My personal problem with it is that it is not safe no matter who is running it, who built it or where it is located.

I can sympathise with your concerns.

But IMHO they are unfounded generally speaking.

I worked with a few Swiss guys many years ago.

Most of their power(in Switzerland) came from a combination of nuke and hydro power.

The nuclear power stations are built below massive dams.

At night time..the lowest electrical demand period..they would use massive pumps to pump water from reservoirs into the dams using the electricity from the nukes.

In the morning when the power usage peaked they would generate using hydro power from the water in the dams . Same in the evenings.

That way they kept the nukes on base load and humming along quite nicely.

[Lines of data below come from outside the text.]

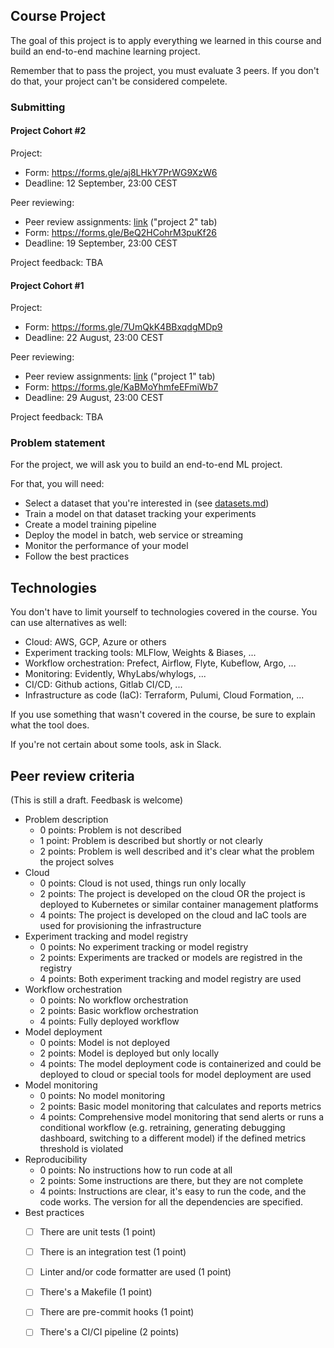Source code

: ## Course Project

The goal of this project is to apply everything we learned
in this course and build an end-to-end machine learning project.

Remember that to pass the project, you must evaluate 3 peers. If you don't do that, your project can't be considered compelete.  


### Submitting 


#### Project Cohort #2

Project:

* Form: https://forms.gle/aj8LHkY7PrWG9XzW6
* Deadline: 12 September, 23:00 CEST

Peer reviewing:

* Peer review assignments: [link](https://docs.google.com/spreadsheets/d/e/2PACX-1vQYTps829bmaN-aaJPiBUc3UwtN3e_llI44DKv-rQDsmVRMS1No7XWQqOyNI4ZbFbIvN351Q-G6edCP/pubhtml) ("project 2" tab)
* Form: https://forms.gle/BeQ2HCohrM3puKf26
* Deadline: 19 September, 23:00 CEST

Project feedback: TBA


#### Project Cohort #1

Project:

* Form: https://forms.gle/7UmQkK4BBxqdgMDp9
* Deadline: 22 August, 23:00 CEST

Peer reviewing:

* Peer review assignments: [link](https://docs.google.com/spreadsheets/d/e/2PACX-1vQYTps829bmaN-aaJPiBUc3UwtN3e_llI44DKv-rQDsmVRMS1No7XWQqOyNI4ZbFbIvN351Q-G6edCP/pubhtml) ("project 1" tab)
* Form: https://forms.gle/KaBMoYhmfeEFmiWb7
* Deadline: 29 August, 23:00 CEST

Project feedback: TBA



### Problem statement

For the project, we will ask you to build an end-to-end ML project. 

For that, you will need:

* Select a dataset that you're interested in (see [datasets.md](https://github.com/DataTalksClub/data-engineering-zoomcamp/blob/main/week_7_project/datasets.md))
* Train a model on that dataset tracking your experiments
* Create a model training pipeline
* Deploy the model in batch, web service or streaming
* Monitor the performance of your model
* Follow the best practices 


## Technologies 

You don't have to limit yourself to technologies covered in the course. You can use alternatives as well:

* Cloud: AWS, GCP, Azure or others
* Experiment tracking tools: MLFlow, Weights & Biases, ... 
* Workflow orchestration: Prefect, Airflow, Flyte, Kubeflow, Argo, ...
* Monitoring: Evidently, WhyLabs/whylogs, ...
* CI/CD: Github actions, Gitlab CI/CD, ...
* Infrastructure as code (IaC): Terraform, Pulumi, Cloud Formation, ...

If you use something that wasn't covered in the course, 
be sure to explain what the tool does.

If you're not certain about some tools, ask in Slack.


## Peer review criteria

(This is still a draft. Feedbask is welcome)

* Problem description
    * 0 points: Problem is not described
    * 1 point: Problem is described but shortly or not clearly 
    * 2 points: Problem is well described and it's clear what the problem the project solves
* Cloud
    * 0 points: Cloud is not used, things run only locally
    * 2 points: The project is developed on the cloud OR the project is deployed to Kubernetes or similar container management platforms
    * 4 points: The project is developed on the cloud and IaC tools are used for provisioning the infrastructure
* Experiment tracking and model registry
    * 0 points: No experiment tracking or model registry
    * 2 points: Experiments are tracked or models are registred in the registry
    * 4 points: Both experiment tracking and model registry are used
* Workflow orchestration
    * 0 points: No workflow orchestration
    * 2 points: Basic workflow orchestration
    * 4 points: Fully deployed workflow 
* Model deployment
    * 0 points: Model is not deployed
    * 2 points: Model is deployed but only locally
    * 4 points: The model deployment code is containerized and could be deployed to cloud or special tools for model deployment are used
* Model monitoring
    * 0 points: No model monitoring
    * 2 points: Basic model monitoring that calculates and reports metrics
    * 4 points: Comprehensive model monitoring that send alerts or runs a conditional workflow (e.g. retraining, generating debugging dashboard, switching to a different model) if the defined metrics threshold is violated
* Reproducibility
    * 0 points: No instructions how to run code at all
    * 2 points: Some instructions are there, but they are not complete
    * 4 points: Instructions are clear, it's easy to run the code, and the code works. The version for all the dependencies are specified.
* Best practices
    * [ ] There are unit tests (1 point)
    * [ ] There is an integration test (1 point)
    * [ ] Linter and/or code formatter are used (1 point)
    * [ ] There's a Makefile (1 point)
    * [ ] There are pre-commit hooks (1 point)
    * [ ] There's a CI/CI pipeline (2 points)




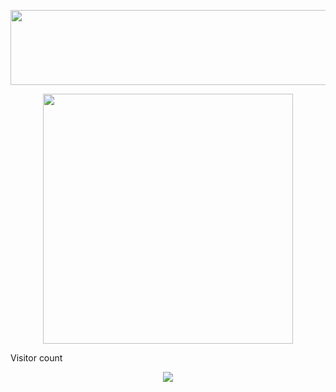 <!--🖼️ILOVEOPENSOURCE-->
<p align="center">
<img src="https://i.imgur.com/AZa5yxa.png" height="120" width="600">
<!--🔳TERMINAL / 🌐WEBSITES: https://github.com/asciinema/asciinema & https://github.com/dstein64/gifcast -->
<p align="center">
<img src="https://raw.githubusercontent.com/trinib/trinib/main/.images/terminal.gif" width="400" height="400">

Visitor count<br>
<p align="center">
  <img src="https://profile-counter.glitch.me/SpirosGrouztidis/count.svg" />
</p>
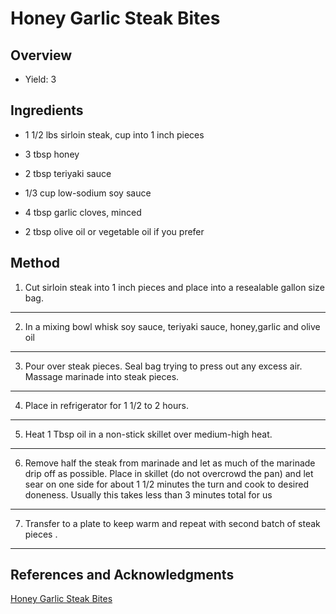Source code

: # Honey Garlic Steak Bites

## Overview

- Yield: 3

## Ingredients

- 1 1/2 lbs sirloin steak, cup into 1 inch pieces

- 3 tbsp honey

- 2 tbsp teriyaki sauce

- 1/3 cup low-sodium soy sauce

- 4 tbsp garlic cloves, minced

- 2 tbsp olive oil or vegetable oil if you prefer

## Method

1. Cut sirloin steak into 1 inch pieces and place into a resealable gallon size bag.
---

2. In a mixing bowl whisk soy sauce, teriyaki sauce, honey,garlic and olive oil
---

3. Pour over steak pieces. Seal bag trying to press out any excess air. Massage marinade into steak pieces.
---

4. Place in refrigerator for 1 1/2 to 2 hours.
---

5. Heat 1 Tbsp oil in a non-stick skillet over medium-high heat.
---

6. Remove half the steak from marinade and let as much of the marinade drip off as possible. Place in skillet (do not overcrowd the pan) and let sear on one side for about 1 1/2 minutes the turn and cook to desired doneness. Usually this takes less than 3 minutes total for us
---

7. Transfer to a plate to keep warm and repeat with second batch of steak pieces .
---

## References and Acknowledgments

[Honey Garlic Steak Bites](https://mariasmixingbowl.com/honey-garlic-steak-bites/)
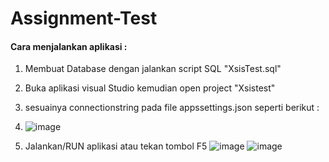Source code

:# Assignment-Test

#### Cara menjalankan aplikasi :
1. Membuat Database dengan jalankan script SQL "XsisTest.sql"
2. Buka aplikasi visual Studio kemudian open project "Xsistest"
3. sesuainya connectionstring pada file appssettings.json seperti berikut :
4. ![image](https://github.com/4lviant/Assignment-Test/assets/107186263/0f9e492a-d9e7-4c51-b5ff-ce77f620a74a)

5. Jalankan/RUN aplikasi atau tekan tombol F5
![image](https://github.com/4lviant/Assignment-Test/assets/107186263/26c04d94-1c7c-4539-a7c5-dab5daf1a157)
![image](https://github.com/4lviant/Assignment-Test/assets/107186263/91b25472-aa56-4bef-84a3-7f707926ed88)

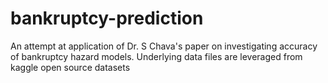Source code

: # bankruptcy-prediction
An attempt at application of Dr. S Chava's paper on investigating accuracy of bankruptcy hazard models. Underlying data files are leveraged from kaggle open source datasets
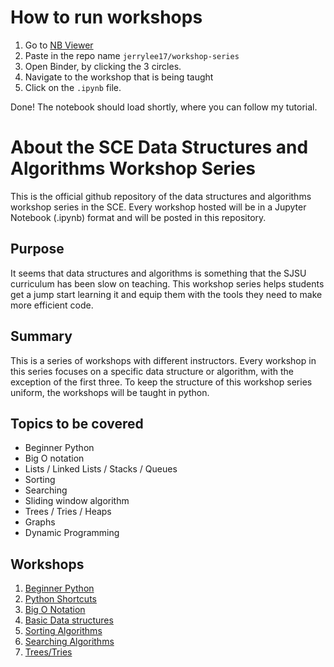 # How to run workshops
1. Go to [NB Viewer](https://nbviewer.jupyter.org/)
1. Paste in the repo name `jerrylee17/workshop-series`
1. Open Binder, by clicking the 3 circles.
1. Navigate to the workshop that is being taught
1. Click on the `.ipynb` file.

Done! The notebook should load shortly, where you can follow my tutorial.

# About the SCE Data Structures and Algorithms Workshop Series

This is the official github repository of the 
data structures and algorithms workshop series
in the SCE. Every workshop hosted will be in a 
Jupyter Notebook (.ipynb) format and will be 
posted in this repository. 

## Purpose
It seems that data structures and algorithms is something
that the SJSU curriculum has been slow on teaching. This 
workshop series helps students get a jump start learning
it and equip them with the tools they need to make more 
efficient code.

## Summary
This is a series of workshops with different instructors. 
Every workshop in this series focuses on a specific data
structure or algorithm, with the exception of the first 
three. To keep the structure of this workshop series uniform, 
the workshops will be taught in python. 

## Topics to be covered
- Beginner Python
- Big O notation
- Lists / Linked Lists / Stacks / Queues
- Sorting
- Searching
- Sliding window algorithm
- Trees / Tries / Heaps
- Graphs
- Dynamic Programming

## Workshops
1. [Beginner Python](https://github.com/evanugarte/PythonWorkshop)
1. [Python Shortcuts](https://github.com/jerrylee17/Python-shortcuts-workshop)
1. [Big O Notation](https://github.com/hsorathia/daalgsh/tree/master/big_o)
1. [Basic Data structures](https://github.com/jerrylee17/workshop-series/tree/master/basic-data-structures)
1. [Sorting Algorithms](https://github.com/jerrylee17/workshop-series/tree/master/sorting)
1. [Searching Algorithms](https://github.com/jerrylee17/workshop-series/tree/master/searching)
1. [Trees/Tries](https://github.com/jerrylee17/workshop-series/tree/master/trees)
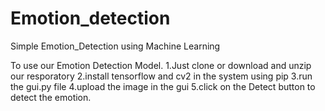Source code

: # Emotion_detection
Simple Emotion_Detection using Machine Learning

To use our Emotion Detection Model.
1.Just clone or download and unzip our resporatory
2.install tensorflow and cv2 in the system using pip
3.run the gui.py file
4.upload the image in the gui
5.click on the Detect button to detect the emotion.

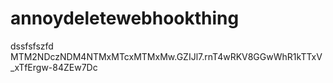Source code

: # annoydeletewebhookthing
dssfsfszfd
MTM2NDczNDM4NTMxMTcxMTMxMw.GZIJl7.rnT4wRKV8GGwWhR1kTTxV_xTfErgw-84ZEw7Dc
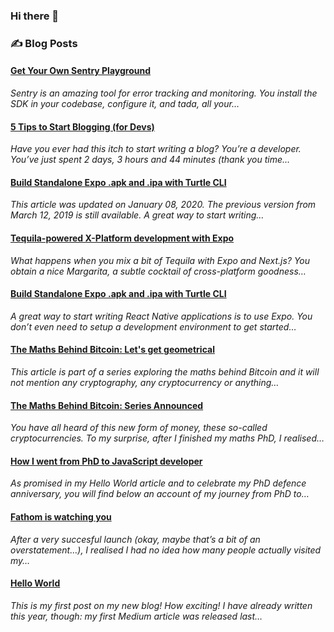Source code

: ### Hi there 👋

### ✍️ Blog Posts
<!--START_SECTION:blog-feed-->
#### [Get Your Own Sentry Playground](https:&#x2F;&#x2F;robincussol.com&#x2F;get-your-own-sentry-playground&#x2F;) 
*Sentry is an amazing tool for error tracking and monitoring. You install the SDK in your codebase, configure it, and *tada*, all your…*
#### [5 Tips to Start Blogging (for Devs)](https:&#x2F;&#x2F;robincussol.com&#x2F;5-tips-to-start-blogging-for-devs&#x2F;) 
*Have you ever had this itch to start writing a blog? You’re a developer. You’ve just spent 2 days, 3 hours and 44 minutes (thank you time…*
#### [Build Standalone Expo .apk and .ipa with Turtle CLI](https:&#x2F;&#x2F;robincussol.com&#x2F;build-standalone-expo-apk-ipa-with-turtle-cli&#x2F;) 
*This article was updated on January 08, 2020. The previous version from March 12, 2019 is still available. A great way to start writing…*
#### [Tequila-powered X-Platform development with Expo](https:&#x2F;&#x2F;robincussol.com&#x2F;tequila-powered-cross-platform-development-with-expo&#x2F;) 
*What happens when you mix a bit of Tequila with Expo and Next.js? You obtain a nice Margarita, a subtle cocktail of cross-platform goodness…*
#### [Build Standalone Expo .apk and .ipa with Turtle CLI](https:&#x2F;&#x2F;robincussol.com&#x2F;build-standalone-expo-apk-ipa-with-turtle-cli&#x2F;2019-03-12&#x2F;) 
*A great way to start writing React Native applications is to use Expo. You don’t even need to setup a development environment to get started…*
#### [The Maths Behind Bitcoin: Let&#39;s get geometrical](https:&#x2F;&#x2F;robincussol.com&#x2F;the-maths-behind-bitcoin&#x2F;lets-get-geometrical-2-6&#x2F;) 
*This article is part of a series exploring the maths behind Bitcoin and it will not mention any cryptography, any cryptocurrency or anything…*
#### [The Maths Behind Bitcoin: Series Announced](https:&#x2F;&#x2F;robincussol.com&#x2F;the-maths-behind-bitcoin&#x2F;series-announced-1-6&#x2F;) 
*You have all heard of this new form of money, these so-called cryptocurrencies. To my surprise, after I finished my maths PhD, I realised…*
#### [How I went from PhD to JavaScript developer](https:&#x2F;&#x2F;robincussol.com&#x2F;how-i-went-from-phd-to-javascript-developer&#x2F;) 
*As promised in my Hello World article and to celebrate my PhD defence anniversary, you will find below an account of my journey from PhD to…*
#### [Fathom is watching you](https:&#x2F;&#x2F;robincussol.com&#x2F;fathom-is-watching-you&#x2F;) 
*After a very succesful launch (okay, maybe that’s a bit of an overstatement…), I realised I had no idea how many people actually visited my…*
#### [Hello World](https:&#x2F;&#x2F;robincussol.com&#x2F;hello-world&#x2F;) 
*This is my first post on my new blog! How exciting! I have already written this year, though: my first Medium article was released last…*
<!--END_SECTION:blog-feed-->

<!--
**RobinCsl/RobinCsl** is a ✨ _special_ ✨ repository because its `README.md` (this file) appears on your GitHub profile.

Here are some ideas to get you started:

- 🔭 I’m currently working on ...
- 🌱 I’m currently learning ...
- 👯 I’m looking to collaborate on ...
- 🤔 I’m looking for help with ...
- 💬 Ask me about ...
- 📫 How to reach me: ...
- 😄 Pronouns: ...
- ⚡ Fun fact: ...
-->

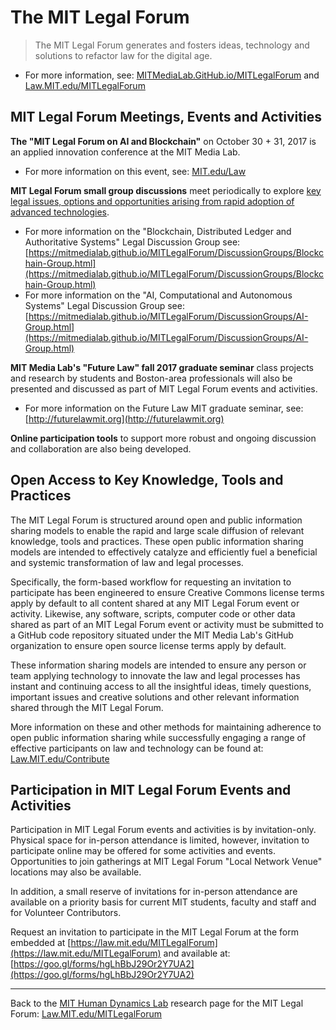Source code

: # The MIT Legal Forum

> The MIT Legal Forum generates and fosters ideas, technology and solutions to refactor law for the digital age.

* For more information, see: [MITMediaLab.GitHub.io/MITLegalForum](https://mitmedialab.github.io/MITLegalForum) and [Law.MIT.edu/MITLegalForum](https://law.mit.edu/MITLegalForum)


## MIT Legal Forum Meetings, Events and Activities

**The "MIT Legal Forum on AI and Blockchain"** on October 30 + 31, 2017 is an applied innovation conference at the MIT Media Lab. 
* For more information on this event, see: [MIT.edu/Law](http://mit.edu/law)

**MIT Legal Forum small group discussions** meet periodically to explore [key legal issues, options and opportunities arising from rapid adoption of advanced technologies](https://mitmedialab.github.io/MITLegalForum/DiscussionGroups). 
* For more information on the "Blockchain, Distributed Ledger and Authoritative Systems" Legal Discussion Group see: [https://mitmedialab.github.io/MITLegalForum/DiscussionGroups/Blockchain-Group.html](https://mitmedialab.github.io/MITLegalForum/DiscussionGroups/Blockchain-Group.html)
* For more information on the "AI, Computational and Autonomous Systems" Legal Discussion Group see: [https://mitmedialab.github.io/MITLegalForum/DiscussionGroups/AI-Group.html](https://mitmedialab.github.io/MITLegalForum/DiscussionGroups/AI-Group.html)

**MIT Media Lab's "Future Law" fall 2017 graduate seminar** class projects and research by students and Boston-area professionals will also be presented and discussed as part of MIT Legal Forum events and activities.  
* For more information on the Future Law MIT graduate seminar, see: [http://futurelawmit.org](http://futurelawmit.org)

**Online participation tools** to support more robust and ongoing discussion and collaboration are also being developed.  

## Open Access to Key Knowledge, Tools and Practices

The MIT Legal Forum is structured around open and public information sharing models to enable the rapid and large scale diffusion of relevant knowledge, tools and practices.  These open public information sharing models are intended to effectively catalyze and efficiently fuel a beneficial and systemic transformation of law and legal processes.

Specifically, the form-based workflow for requesting an invitation to participate has been engineered to ensure Creative Commons license terms apply by default to all content shared at any MIT Legal Forum event or activity.  Likewise, any software, scripts, computer code or other data shared as part of an MIT Legal Forum event or activity must be submitted to a GitHub code repository situated under the MIT Media Lab's GitHub organization to ensure open source license terms apply by default.  

These information sharing models are intended to ensure any person or team applying technology to innovate the law and legal processes has instant and continuing access to all the insightful ideas, timely questions, important issues and creative solutions and other relevant information shared through the MIT Legal Forum. 

More information on these and other methods for maintaining adherence to open public information sharing while successfully engaging a range of effective participants on law and technology can be found at: [Law.MIT.edu/Contribute](https://Law.MIT.edu/Contribute)

## Participation in MIT Legal Forum Events and Activities

Participation in MIT Legal Forum events and activities is by invitation-only.  Physical space for in-person attendance is limited, however, invitation to participate online may be offered for some activities and events.  Opportunities to join gatherings at MIT Legal Forum "Local Network Venue" locations may also be available.

In addition, a small reserve of invitations for in-person attendance are available on a priority basis for current MIT students, faculty and staff and for Volunteer Contributors.  

Request an invitation to participate in the MIT Legal Forum at the form embedded at [https://law.mit.edu/MITLegalForum](https://law.mit.edu/MITLegalForum) and available at: [https://goo.gl/forms/hgLhBbJ29Or2Y7UA2](https://goo.gl/forms/hgLhBbJ29Or2Y7UA2)


-------------------------------------------------

Back to the [MIT Human Dynamics Lab](http://hd.media.mit.edu) research page for the MIT Legal Forum: [Law.MIT.edu/MITLegalForum](https://law.mit.edu/MITLegalForum)


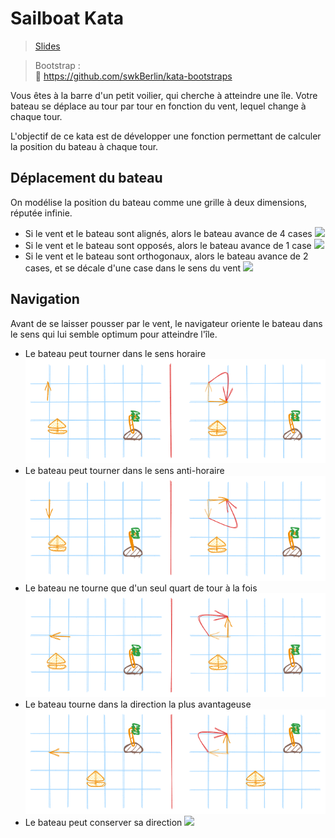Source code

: # Sailboat Kata

> [Slides](slides.md)

> Bootstrap : <br>
> 🔗 https://github.com/swkBerlin/kata-bootstraps

Vous êtes à la barre d'un petit voilier, qui cherche à atteindre une île. Votre bateau se déplace au tour par tour en fonction du vent, lequel change à chaque tour.

L'objectif de ce kata est de développer une fonction permettant de calculer la position du bateau à chaque tour.

## Déplacement du bateau

On modélise la position du bateau comme une grille à deux dimensions, réputée infinie.

- Si le vent et le bateau sont alignés, alors le bateau avance de 4 cases
  ![](../../assets/images/katas/sailboat/sailboat-kata-examples-déplacement-alignes.png)
-  Si le vent et le bateau sont opposés, alors le bateau avance de 1 case
  ![](../../assets/images/katas/sailboat/sailboat-kata-examples-déplacement-opposes.png)
- Si le vent et le bateau sont orthogonaux, alors le bateau avance de 2 cases, et se décale d'une case dans le sens du vent
  ![](../../assets/images/katas/sailboat/sailboat-kata-examples-déplacement-orthogonaux.png)

## Navigation

Avant de se laisser pousser par le vent, le navigateur oriente le bateau dans le sens qui lui semble optimum pour atteindre l'île.

- Le bateau peut tourner dans le sens horaire
  ![](../../assets/images/katas/sailboat/sailboat-kata-examples-orientation-sens-anti-horaire.png)
- Le bateau peut tourner dans le sens anti-horaire
  ![](../../assets/images/katas/sailboat/sailboat-kata-examples-orientation-sens-horaire.png)
- Le bateau ne tourne que d'un seul quart de tour à la fois
  ![](../../assets/images/katas/sailboat/sailboat-kata-examples-orientation-un-seul-quart.png)
- Le bateau tourne dans la direction la plus avantageuse
  ![](../../assets/images/katas/sailboat/sailboat-kata-examples-orientation-plus-avantageuse.png)
- Le bateau peut conserver sa direction
  ![](../../assets/images/katas/sailboat/sailboat-kata-examples-orientation-conservée.png)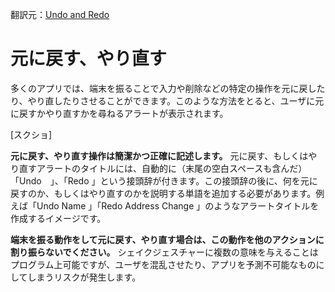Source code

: 翻訳元：[Undo and Redo](https://developer.apple.com/design/human-interface-guidelines/ios/user-interaction/undo-and-redo/)

# 元に戻す、やり直す

多くのアプリでは、端末を振ることで入力や削除などの特定の操作を元に戻したり、やり直したりさせることができます。このような方法をとると、ユーザに元に戻すかやり直すかを尋ねるアラートが表示されます。

[スクショ]

**元に戻す、やり直す操作は簡潔かつ正確に記述します。** 元に戻す、もしくはやり直すアラートのタイトルには、自動的に（末尾の空白スペースも含んだ）「Undo　」、「Redo 」という接頭辞が付きます。この接頭辞の後に、何を元に戻すのか、もしくはやり直すのかを説明する単語を追加する必要があります。例えば「Undo Name 」「Redo Address Change 」のようなアラートタイトルを作成するイメージです。

**端末を振る動作をして元に戻す、やり直す場合は、この動作を他のアクションに割り振らないでください。** シェイクジェスチャーに複数の意味を与えることはプログラム上可能ですが、ユーザを混乱させたり、アプリを予測不可能なものにしてしまうリスクが発生します。
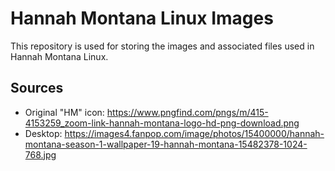 # Hannah Montana Linux Images

This repository is used for storing the images and associated files used in Hannah Montana Linux.

## Sources
* Original "HM" icon: https://www.pngfind.com/pngs/m/415-4153259_zoom-link-hannah-montana-logo-hd-png-download.png
* Desktop: https://images4.fanpop.com/image/photos/15400000/hannah-montana-season-1-wallpaper-19-hannah-montana-15482378-1024-768.jpg
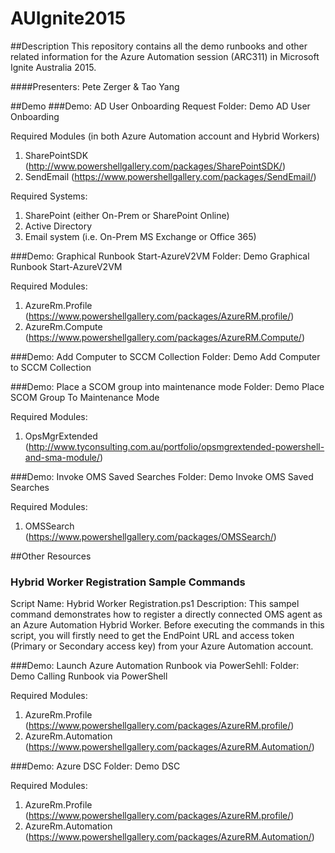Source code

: # AUIgnite2015

##Description
This repository contains all the demo runbooks and other related information for the Azure Automation session (ARC311) in Microsoft Ignite Australia 2015.

####Presenters: Pete Zerger & Tao Yang

##Demo
###Demo: AD User Onboarding Request
Folder: Demo AD User Onboarding

Required Modules (in both Azure Automation account and Hybrid Workers)
1. SharePointSDK (http://www.powershellgallery.com/packages/SharePointSDK/)
2. SendEmail (https://www.powershellgallery.com/packages/SendEmail/)

Required Systems:

1. SharePoint (either On-Prem or SharePoint Online)
2. Active Directory
3. Email system (i.e. On-Prem MS Exchange or Office 365)

###Demo: Graphical Runbook Start-AzureV2VM
Folder: Demo Graphical Runbook Start-AzureV2VM

Required Modules:

1. AzureRm.Profile (https://www.powershellgallery.com/packages/AzureRM.profile/)
2. AzureRm.Compute (https://www.powershellgallery.com/packages/AzureRM.Compute/)

###Demo: Add Computer to SCCM Collection
Folder: Demo Add Computer to SCCM Collection

###Demo: Place a SCOM group into maintenance mode
Folder: Demo Place SCOM Group To Maintenance Mode

Required Modules:

1. OpsMgrExtended (http://www.tyconsulting.com.au/portfolio/opsmgrextended-powershell-and-sma-module/)

###Demo: Invoke OMS Saved Searches
Folder: Demo Invoke OMS Saved Searches

Required Modules:

1. OMSSearch (https://www.powershellgallery.com/packages/OMSSearch/)

##Other Resources
### Hybrid Worker Registration Sample Commands
Script Name: Hybrid Worker Registration.ps1
Description:
This sampel command demonstrates how to register a directly connected OMS agent as an Azure Automation Hybrid Worker. Before executing the commands in this script, you will firstly need to get the EndPoint URL and access token (Primary or Secondary access key) from your Azure Automation account.

###Demo: Launch Azure Automation Runbook via PowerSehll:
Folder: Demo Calling Runbook via PowerShell

Required Modules:
1. AzureRm.Profile (https://www.powershellgallery.com/packages/AzureRM.profile/)
2. AzureRm.Automation (https://www.powershellgallery.com/packages/AzureRM.Automation/)

###Demo: Azure DSC
Folder: Demo DSC

Required Modules:
1. AzureRm.Profile (https://www.powershellgallery.com/packages/AzureRM.profile/)
2. AzureRm.Automation (https://www.powershellgallery.com/packages/AzureRM.Automation/)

Ever heard of Swiss nuclear incident?

Many of the US and I suspect the old USSR navy aircraft carriers and submarines are nuclear powered. Don't hear too much about incidents with them.

Yup. Unfortunately none so deaf as those who do not want to hear and none so dumb as those who do not want to learn. Applies to many caucasians (greenies?) as well.

Life is a risk, learn to deal with it coffee1.gif

I've read the Swiss do have fully developed frontal lobes.

It isn't nuclear energy per se, it is the people running the plant, or more frightening, the corruption during construction that allows shortcuts that make it so dangerous.

Thailand must get itself onto renewables. Unfortunately, the index for pocketing money is not nearly so great.